Certaines familles vont plus loin et installent la chambre au rez-de-chaussée, temporairement ou définitivement. Quand la maison s’y prête, c’est une option parfaitement digne, que MaPrimeAdapt’ finance aussi au titre de l’adaptation du logement. L’Assurance maladie recense d’ailleurs l’aménagement du logement parmi les mesures de prévention les plus efficaces, au même rang que l’activité physique.
Les signaux qui indiquent que cela ne suffit plus
Les aménagements réduisent le risque, ils ne l’annulent pas. À un certain stade, l’escalier lui-même devient le problème, et il faut le reconnaître à temps plutôt qu’après une fracture. Les signaux qui doivent alerter sont assez constants :
- monter en posant les mains sur les marches, ou en tirant fort sur la rampe
- s’arrêter à mi-étage pour reprendre son souffle, systématiquement
- éviter l’étage, y dormir moins, cesser d’y ranger des affaires
- une première chute, même « sans gravité », même sans témoin
- la peur, exprimée ou visible, au moment de s’engager dans la descente
Deux ou trois de ces signaux réunis, et la conversation sur le monte-escalier devient nécessaire.
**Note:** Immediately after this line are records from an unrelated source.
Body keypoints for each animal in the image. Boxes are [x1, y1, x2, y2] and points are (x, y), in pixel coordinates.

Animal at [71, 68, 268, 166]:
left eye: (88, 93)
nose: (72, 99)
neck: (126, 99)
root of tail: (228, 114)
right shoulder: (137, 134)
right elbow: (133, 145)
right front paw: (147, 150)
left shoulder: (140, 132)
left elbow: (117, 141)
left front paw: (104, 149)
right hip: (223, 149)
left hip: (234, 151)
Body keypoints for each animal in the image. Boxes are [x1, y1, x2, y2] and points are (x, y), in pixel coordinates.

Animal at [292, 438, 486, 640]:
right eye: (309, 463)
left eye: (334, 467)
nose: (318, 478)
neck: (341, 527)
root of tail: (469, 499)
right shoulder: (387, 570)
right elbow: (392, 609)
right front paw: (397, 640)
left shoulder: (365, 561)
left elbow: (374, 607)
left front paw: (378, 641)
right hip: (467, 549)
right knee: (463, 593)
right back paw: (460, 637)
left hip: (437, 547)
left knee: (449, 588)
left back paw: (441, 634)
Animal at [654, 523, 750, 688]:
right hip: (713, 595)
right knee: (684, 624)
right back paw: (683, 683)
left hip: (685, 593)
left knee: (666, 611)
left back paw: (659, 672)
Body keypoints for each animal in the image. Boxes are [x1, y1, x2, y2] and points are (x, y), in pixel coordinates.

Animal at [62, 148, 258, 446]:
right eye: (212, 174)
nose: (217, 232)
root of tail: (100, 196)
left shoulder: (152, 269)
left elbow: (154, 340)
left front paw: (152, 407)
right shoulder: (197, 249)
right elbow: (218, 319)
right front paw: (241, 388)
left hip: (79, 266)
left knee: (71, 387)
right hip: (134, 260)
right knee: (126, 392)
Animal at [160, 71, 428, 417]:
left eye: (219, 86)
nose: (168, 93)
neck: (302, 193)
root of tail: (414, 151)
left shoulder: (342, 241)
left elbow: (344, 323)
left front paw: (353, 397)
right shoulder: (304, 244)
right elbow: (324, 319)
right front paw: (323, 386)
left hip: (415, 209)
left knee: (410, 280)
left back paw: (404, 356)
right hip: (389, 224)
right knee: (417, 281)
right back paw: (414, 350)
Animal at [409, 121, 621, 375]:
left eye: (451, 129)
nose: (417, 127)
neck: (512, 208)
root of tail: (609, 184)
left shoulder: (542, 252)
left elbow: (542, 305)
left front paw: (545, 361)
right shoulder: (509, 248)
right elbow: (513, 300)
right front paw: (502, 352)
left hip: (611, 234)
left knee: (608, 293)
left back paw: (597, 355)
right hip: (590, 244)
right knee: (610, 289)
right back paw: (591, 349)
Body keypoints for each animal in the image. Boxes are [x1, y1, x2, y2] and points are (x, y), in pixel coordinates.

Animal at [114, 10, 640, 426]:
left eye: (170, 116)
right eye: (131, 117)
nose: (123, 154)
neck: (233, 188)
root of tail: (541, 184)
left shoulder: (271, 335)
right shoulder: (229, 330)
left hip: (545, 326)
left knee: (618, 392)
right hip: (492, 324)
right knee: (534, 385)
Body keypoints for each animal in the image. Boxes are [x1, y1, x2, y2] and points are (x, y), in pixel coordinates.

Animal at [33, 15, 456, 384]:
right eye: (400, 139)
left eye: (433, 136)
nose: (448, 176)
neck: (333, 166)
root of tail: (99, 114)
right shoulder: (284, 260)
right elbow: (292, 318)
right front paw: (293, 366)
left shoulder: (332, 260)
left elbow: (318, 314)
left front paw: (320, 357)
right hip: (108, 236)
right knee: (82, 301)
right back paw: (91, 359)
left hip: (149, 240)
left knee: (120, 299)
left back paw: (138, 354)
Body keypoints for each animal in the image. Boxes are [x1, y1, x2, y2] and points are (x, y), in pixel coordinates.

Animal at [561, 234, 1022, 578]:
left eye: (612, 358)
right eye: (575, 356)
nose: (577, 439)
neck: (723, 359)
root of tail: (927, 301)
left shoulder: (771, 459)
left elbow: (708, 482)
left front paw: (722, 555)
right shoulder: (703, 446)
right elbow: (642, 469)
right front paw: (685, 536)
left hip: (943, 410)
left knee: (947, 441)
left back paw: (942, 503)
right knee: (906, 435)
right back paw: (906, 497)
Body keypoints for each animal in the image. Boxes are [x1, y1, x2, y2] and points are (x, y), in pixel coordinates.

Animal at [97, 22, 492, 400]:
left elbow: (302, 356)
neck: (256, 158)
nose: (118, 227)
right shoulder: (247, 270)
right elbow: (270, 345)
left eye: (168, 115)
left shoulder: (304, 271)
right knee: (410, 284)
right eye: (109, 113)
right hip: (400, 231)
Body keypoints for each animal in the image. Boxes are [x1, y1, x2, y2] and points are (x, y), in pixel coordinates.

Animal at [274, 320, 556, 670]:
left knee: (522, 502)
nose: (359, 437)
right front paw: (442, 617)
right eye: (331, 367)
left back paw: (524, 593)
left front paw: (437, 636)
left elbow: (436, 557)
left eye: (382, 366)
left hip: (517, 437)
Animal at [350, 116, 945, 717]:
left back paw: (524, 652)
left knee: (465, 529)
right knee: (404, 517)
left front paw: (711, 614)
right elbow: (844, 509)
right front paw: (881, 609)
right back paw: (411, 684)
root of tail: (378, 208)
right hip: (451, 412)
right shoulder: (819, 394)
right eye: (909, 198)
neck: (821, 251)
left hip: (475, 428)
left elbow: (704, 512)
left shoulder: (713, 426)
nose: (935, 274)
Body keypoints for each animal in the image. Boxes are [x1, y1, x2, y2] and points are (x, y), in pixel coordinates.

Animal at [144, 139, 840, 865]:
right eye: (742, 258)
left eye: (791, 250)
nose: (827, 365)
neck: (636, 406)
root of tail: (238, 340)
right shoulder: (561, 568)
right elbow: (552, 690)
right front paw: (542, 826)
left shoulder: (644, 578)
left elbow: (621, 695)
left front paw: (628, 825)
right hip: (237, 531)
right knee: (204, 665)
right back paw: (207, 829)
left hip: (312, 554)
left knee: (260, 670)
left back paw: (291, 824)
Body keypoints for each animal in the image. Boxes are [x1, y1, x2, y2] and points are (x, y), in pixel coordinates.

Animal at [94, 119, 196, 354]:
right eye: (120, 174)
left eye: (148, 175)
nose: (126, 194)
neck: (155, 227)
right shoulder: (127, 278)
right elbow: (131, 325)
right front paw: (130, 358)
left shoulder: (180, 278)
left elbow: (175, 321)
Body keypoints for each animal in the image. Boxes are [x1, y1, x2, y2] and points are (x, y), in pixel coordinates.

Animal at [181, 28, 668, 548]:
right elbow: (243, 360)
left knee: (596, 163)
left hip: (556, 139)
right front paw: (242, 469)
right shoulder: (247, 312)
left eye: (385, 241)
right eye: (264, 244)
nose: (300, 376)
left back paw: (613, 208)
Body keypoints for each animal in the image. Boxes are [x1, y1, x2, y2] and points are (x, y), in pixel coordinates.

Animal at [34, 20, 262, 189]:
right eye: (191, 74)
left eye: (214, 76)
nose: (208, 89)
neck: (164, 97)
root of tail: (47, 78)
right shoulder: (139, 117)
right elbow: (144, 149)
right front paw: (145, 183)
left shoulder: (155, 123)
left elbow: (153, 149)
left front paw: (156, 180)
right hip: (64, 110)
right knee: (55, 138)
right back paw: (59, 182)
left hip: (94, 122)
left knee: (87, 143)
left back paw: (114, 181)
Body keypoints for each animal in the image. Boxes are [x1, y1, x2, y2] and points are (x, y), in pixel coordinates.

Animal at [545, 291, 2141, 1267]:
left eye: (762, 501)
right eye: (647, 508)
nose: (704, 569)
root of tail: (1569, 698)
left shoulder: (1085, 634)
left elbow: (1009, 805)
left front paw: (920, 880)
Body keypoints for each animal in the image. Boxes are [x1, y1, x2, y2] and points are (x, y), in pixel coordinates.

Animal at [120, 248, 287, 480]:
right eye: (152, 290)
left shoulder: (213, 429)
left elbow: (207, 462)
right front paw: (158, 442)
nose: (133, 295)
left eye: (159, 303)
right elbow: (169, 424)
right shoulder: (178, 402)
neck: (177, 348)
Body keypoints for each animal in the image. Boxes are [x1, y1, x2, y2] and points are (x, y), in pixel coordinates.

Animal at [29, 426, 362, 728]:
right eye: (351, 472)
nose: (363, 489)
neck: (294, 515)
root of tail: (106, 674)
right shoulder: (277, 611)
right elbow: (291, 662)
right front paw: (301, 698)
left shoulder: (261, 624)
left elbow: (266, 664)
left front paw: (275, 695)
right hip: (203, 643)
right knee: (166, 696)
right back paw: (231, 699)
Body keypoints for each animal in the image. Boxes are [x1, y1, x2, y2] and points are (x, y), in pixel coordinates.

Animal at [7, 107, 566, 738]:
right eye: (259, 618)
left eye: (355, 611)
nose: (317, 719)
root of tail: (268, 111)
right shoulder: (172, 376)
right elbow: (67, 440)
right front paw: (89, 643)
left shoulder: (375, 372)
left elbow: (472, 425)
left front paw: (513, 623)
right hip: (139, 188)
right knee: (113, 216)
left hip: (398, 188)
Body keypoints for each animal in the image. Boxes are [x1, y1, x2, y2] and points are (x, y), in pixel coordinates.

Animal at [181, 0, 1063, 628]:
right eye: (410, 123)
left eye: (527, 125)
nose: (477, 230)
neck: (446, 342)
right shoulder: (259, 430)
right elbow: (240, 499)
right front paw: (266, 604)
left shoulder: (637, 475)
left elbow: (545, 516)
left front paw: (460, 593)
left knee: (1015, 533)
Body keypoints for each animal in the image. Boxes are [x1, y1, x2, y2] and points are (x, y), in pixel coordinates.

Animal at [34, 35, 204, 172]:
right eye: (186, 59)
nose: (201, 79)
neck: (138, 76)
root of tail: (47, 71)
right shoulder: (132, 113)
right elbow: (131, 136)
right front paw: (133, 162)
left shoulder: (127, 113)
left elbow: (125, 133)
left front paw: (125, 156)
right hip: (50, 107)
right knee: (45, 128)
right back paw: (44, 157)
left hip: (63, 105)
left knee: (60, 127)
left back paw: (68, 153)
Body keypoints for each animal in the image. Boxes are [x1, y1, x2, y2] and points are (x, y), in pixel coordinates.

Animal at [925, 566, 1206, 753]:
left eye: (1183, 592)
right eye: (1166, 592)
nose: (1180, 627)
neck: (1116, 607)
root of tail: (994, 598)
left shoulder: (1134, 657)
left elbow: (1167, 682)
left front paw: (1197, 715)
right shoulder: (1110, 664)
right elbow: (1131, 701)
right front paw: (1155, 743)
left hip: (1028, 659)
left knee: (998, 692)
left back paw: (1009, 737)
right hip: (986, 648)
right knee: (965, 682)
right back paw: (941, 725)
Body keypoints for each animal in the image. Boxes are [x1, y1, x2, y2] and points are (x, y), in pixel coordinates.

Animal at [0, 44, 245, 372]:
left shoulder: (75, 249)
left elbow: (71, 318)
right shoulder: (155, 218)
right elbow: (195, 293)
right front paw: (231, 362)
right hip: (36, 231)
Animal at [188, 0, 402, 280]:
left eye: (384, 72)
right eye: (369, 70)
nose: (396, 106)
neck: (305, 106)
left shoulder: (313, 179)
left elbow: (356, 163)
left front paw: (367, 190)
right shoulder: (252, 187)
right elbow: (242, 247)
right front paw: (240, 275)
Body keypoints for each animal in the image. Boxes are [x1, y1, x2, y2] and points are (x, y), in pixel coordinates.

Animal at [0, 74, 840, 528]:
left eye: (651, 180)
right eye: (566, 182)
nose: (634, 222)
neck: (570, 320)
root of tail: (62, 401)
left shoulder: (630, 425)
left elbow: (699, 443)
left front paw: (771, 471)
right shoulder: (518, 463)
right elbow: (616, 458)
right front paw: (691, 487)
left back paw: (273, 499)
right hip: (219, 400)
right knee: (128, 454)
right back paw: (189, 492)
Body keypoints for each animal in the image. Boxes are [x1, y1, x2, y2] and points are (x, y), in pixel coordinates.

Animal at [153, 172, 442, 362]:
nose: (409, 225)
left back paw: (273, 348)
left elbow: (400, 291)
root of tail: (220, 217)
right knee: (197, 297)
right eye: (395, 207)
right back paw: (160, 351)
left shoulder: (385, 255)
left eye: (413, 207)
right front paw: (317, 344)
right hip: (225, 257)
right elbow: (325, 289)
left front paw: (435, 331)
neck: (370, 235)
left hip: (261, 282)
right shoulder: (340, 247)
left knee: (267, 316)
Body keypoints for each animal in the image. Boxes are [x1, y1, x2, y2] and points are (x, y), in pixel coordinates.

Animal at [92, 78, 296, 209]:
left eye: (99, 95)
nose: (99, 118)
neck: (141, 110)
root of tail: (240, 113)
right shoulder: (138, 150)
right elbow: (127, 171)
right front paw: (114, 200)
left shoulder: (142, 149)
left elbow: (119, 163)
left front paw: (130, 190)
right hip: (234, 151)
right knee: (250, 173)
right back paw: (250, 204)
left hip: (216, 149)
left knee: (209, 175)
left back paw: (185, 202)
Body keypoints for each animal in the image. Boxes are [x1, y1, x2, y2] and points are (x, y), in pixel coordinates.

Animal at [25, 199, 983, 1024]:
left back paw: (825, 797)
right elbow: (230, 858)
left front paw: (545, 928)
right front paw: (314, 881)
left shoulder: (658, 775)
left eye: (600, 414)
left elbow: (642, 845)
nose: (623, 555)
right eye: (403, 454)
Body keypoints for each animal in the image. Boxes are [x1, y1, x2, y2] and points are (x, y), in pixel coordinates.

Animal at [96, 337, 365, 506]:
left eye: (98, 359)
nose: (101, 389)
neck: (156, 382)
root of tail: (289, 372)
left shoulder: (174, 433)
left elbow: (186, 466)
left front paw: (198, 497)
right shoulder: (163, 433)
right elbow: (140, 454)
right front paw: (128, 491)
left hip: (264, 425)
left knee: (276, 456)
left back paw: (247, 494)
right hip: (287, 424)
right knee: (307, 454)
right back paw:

Nous avons écrit un article dédié à cette conversation, souvent plus délicate que la question technique.
Sur le fond, les chiffres sont moins effrayants que ce qu’on imagine. Un monte-escalier droit se situe entre 2 500 et 5 500 euros posé, et les aides peuvent couvrir plus de la moitié de la facture selon les revenus. Le plus simple pour situer votre cas est notre simulateur MaPrimeAdapt’, une minute, sans inscription. Et si le sujet devient concret, demander deux ou trois devis ne coûte rien et remplace les suppositions par un vrai chiffre.
La bonne stratégie, au fond, est une stratégie d’étapes. Main courante et éclairage dès aujourd’hui, quel que soit l’âge. Réorganisation des trajets dès que la fatigue se fait sentir. Et l’équipement de l’escalier au premier signal sérieux, sans attendre la chute qui force la décision dans l’urgence.